The production component code stays untouched; only the network story changes.
it('shows error when API fails', async () => {
server.use(http.get('/api/posts', () => new HttpResponse(null, { status: 500 })))
render(<PostsList />)
expect(await screen.findByText(/failed to load posts/i)).toBeInTheDocument()
})
This pattern scales to pagination edge cases, slow responses, malformed JSON, and auth failures—each
test names a scenario explicitly. After each test, resetHandlers() restores the baseline so
order-dependent bugs do not creep in.
Browser versus Node: one handler library, two runtimes
MSW became popular partly because the same handlers can run in the browser during local
development—via a service worker—and in Node during automated tests. That alignment reduces the
classic problem where “works in test with mocked apiClient” does not match how the browser
actually issues requests. You still need judgment: some environments require absolute URLs or
careful base path configuration, and service worker registration is a development workflow concern,
not something every test file should duplicate.

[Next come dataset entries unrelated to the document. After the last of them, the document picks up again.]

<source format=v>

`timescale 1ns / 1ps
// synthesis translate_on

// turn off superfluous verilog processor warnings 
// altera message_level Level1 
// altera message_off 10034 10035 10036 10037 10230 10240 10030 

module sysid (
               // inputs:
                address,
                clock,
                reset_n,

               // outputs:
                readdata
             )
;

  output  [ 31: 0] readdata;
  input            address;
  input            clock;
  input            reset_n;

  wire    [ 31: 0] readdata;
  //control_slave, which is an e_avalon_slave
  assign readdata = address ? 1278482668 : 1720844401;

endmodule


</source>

Compared to manual module mocks
Mocking fetch inline or replacing a module with vi.mock is fast to write once and expensive to
maintain across dozens of files. It also tends to overfit to call signatures—your test asserts that
a particular function was invoked with particular arguments, which may have little to do with
user-visible outcomes. MSW keeps the HTTP semantics—status codes, headers, bodies,
streaming—centralized. When the client library changes but the wire format does not, handlers often
keep working unchanged.
The trade-off is setup complexity and discipline about unhandled requests. Teams that invest in that
upfront typically recover the cost the first time a refactor would have required touching twenty
vi.mock blocks.
Request matching, delays, and absolute URLs
Handlers match on method and path, and you can tighten behavior with predicates—headers, query strings, or parsed bodies—when scenarios need to diverge. To exercise races (“slow list arrives after fast detail”), MSW can delay responses so you assert loading UI without real wall-clock sleeps. GraphQL clients fit the same pattern: key handlers on operation name or shape and return JSON aligned with schema-derived types so the client and mock evolve together.

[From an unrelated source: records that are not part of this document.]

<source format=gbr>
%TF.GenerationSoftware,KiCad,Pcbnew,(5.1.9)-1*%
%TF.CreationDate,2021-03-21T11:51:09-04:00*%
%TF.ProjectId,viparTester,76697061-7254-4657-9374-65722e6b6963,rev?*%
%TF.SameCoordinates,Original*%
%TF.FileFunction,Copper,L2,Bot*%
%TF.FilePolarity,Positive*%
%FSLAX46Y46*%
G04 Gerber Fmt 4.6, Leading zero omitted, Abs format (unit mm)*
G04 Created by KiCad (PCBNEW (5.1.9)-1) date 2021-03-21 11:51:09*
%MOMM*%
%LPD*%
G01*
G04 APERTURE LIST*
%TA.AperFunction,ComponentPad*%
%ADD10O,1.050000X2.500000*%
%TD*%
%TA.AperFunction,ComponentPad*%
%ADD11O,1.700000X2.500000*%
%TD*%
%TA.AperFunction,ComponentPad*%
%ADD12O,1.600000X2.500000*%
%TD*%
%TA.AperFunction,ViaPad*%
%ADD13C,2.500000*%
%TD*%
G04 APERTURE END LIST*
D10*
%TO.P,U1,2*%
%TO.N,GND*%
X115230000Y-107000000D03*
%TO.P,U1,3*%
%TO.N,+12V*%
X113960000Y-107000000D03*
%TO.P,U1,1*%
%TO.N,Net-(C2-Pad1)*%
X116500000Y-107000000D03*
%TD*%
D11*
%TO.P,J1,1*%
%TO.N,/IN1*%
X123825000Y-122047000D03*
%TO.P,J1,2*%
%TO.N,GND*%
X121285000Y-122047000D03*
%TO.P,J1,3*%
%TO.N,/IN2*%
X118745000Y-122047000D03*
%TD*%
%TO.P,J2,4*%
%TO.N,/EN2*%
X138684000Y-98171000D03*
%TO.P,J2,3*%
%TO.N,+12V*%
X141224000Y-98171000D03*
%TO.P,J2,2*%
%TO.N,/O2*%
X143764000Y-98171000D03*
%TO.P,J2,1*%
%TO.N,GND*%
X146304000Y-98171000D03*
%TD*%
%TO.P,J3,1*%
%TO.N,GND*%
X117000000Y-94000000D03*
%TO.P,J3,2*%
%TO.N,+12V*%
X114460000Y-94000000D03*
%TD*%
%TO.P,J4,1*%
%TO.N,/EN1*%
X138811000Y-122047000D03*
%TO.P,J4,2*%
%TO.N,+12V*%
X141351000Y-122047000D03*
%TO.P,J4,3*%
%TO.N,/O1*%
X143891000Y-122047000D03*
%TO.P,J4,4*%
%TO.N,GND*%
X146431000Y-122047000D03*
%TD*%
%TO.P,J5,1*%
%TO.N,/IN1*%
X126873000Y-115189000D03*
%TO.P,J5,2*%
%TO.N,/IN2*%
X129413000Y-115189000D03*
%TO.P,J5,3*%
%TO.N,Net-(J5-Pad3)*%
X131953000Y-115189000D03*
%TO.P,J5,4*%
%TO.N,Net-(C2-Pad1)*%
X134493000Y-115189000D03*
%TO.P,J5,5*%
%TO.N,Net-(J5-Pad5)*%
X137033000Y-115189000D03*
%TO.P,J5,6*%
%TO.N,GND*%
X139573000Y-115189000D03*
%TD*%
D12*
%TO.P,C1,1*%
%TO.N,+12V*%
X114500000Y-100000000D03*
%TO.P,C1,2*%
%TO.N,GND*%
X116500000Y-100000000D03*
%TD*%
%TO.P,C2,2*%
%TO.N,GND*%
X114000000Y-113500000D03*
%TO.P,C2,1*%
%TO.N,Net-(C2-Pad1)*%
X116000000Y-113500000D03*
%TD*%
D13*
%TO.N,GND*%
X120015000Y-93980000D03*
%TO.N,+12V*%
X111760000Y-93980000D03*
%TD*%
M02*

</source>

If the app calls absolute URLs—common with environment-based API hosts—mirror that in handlers
or centralize a getBaseUrl() shared by app and tests. Few things erode confidence faster than
tests intercepting one origin while the browser would call another.

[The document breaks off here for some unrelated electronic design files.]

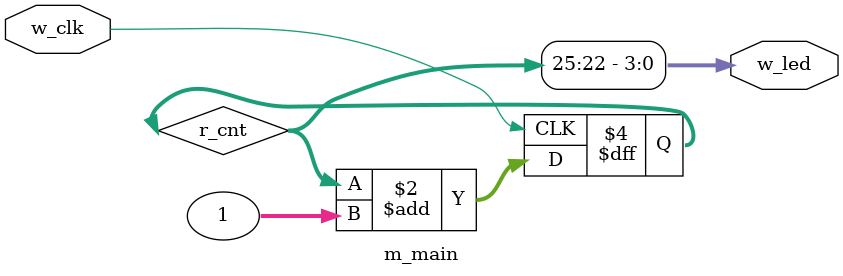
<source format=v>
/** main.v for Arty A7-35T (xc7a35ticsg324-1L)          ArchLab, Institute of Science Tokyo **/
/*********************************************************************************************/
`default_nettype none

module m_main (
    input  wire  w_clk  ,
    output wire [3:0] w_led
);

    reg [31:0] r_cnt = 0;
    always @(posedge w_clk) r_cnt <= r_cnt + 1;
    assign w_led = r_cnt[25:22];  
endmodule

</source>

Handlers as living API documentation
Because handlers are plain objects, they are easy to export from a mocks package in a monorepo and
consume from Storybook, Playwright, and Vitest alike. That reuse is where MSW stops
being “a test utility” and becomes how the team agrees on what the backend means before it exists.
Shared TypeScript interfaces between handlers and components turn contract changes into compile-time
work instead of mysterious 500s in QA.
Loading, success, and failure as first-class stories
Advanced React applications spend a surprising fraction of their UI code on states users see only transiently: skeletons, spinners, inline errors, retry buttons. MSW makes it straightforward to test those branches because you control timing and status codes without rewriting components to accept “fake data props” solely for tests. That keeps production APIs honest: you are not adding test-only props that would never exist in the real tree.
When combined with Vitest and React Testing Library, MSW completes a loop: fast tests, realistic I/O, and user-facing assertions—without entangling your application modules in a web of ad hoc doubles.